══ EXERCISE INPUTS

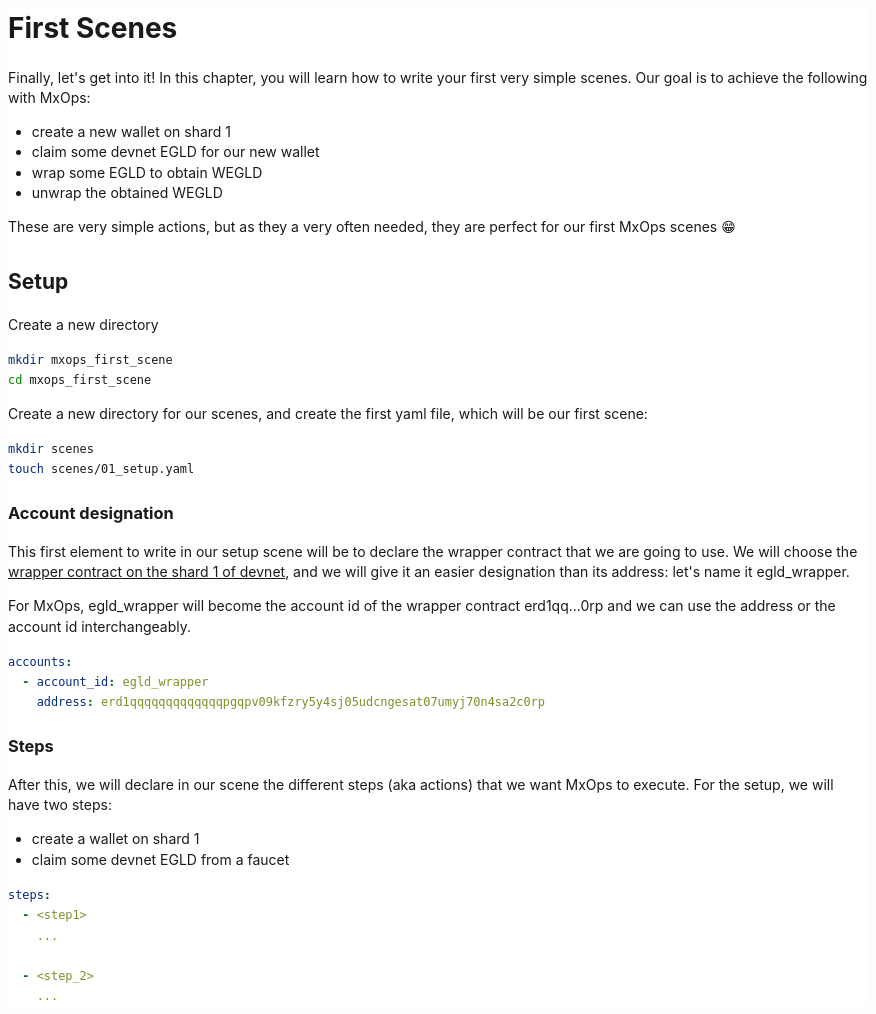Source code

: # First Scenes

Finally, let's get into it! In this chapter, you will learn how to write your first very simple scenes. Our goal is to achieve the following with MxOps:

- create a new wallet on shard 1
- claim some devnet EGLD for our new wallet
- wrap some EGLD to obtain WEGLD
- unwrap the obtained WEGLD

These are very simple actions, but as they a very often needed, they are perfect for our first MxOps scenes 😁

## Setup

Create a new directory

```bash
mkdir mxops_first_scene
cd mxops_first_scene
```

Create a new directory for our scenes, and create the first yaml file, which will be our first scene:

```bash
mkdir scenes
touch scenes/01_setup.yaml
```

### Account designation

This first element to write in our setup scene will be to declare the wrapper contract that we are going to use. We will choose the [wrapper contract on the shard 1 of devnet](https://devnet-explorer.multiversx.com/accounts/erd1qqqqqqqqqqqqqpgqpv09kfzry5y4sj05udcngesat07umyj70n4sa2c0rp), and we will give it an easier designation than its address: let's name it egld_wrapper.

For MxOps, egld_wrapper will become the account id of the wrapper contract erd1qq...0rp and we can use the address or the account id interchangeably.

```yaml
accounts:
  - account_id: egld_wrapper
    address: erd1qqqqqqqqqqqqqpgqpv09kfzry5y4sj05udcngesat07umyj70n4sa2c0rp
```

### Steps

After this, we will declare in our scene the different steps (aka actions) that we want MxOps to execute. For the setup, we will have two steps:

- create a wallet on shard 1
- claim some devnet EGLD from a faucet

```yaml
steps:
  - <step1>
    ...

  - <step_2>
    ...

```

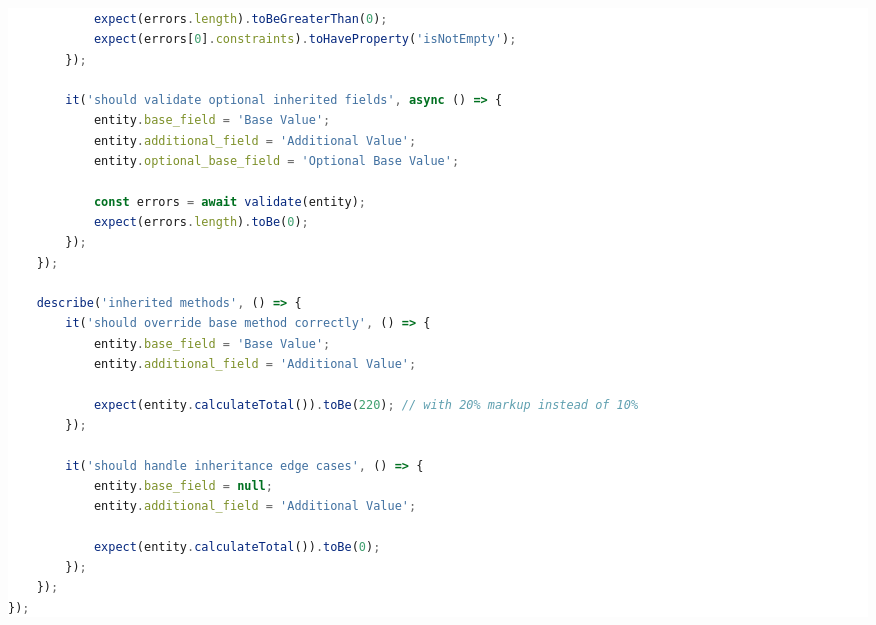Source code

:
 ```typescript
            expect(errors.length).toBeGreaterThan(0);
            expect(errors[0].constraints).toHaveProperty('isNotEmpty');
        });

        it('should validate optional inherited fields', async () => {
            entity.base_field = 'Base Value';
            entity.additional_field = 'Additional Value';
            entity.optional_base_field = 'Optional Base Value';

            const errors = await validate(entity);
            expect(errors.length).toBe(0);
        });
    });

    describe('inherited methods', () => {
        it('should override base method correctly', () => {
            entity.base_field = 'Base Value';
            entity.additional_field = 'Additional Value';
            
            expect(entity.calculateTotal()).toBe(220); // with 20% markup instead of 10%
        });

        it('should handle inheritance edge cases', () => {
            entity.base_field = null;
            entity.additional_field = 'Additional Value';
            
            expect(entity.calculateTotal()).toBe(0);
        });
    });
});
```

════

**PROMPT**
For the string "directory", return every line of the data where it appears.

**SOLUTION TO THE EXERCISE**
Create a new directory
Create a new directory for our scenes, and create the first yaml file, which will be our first scene:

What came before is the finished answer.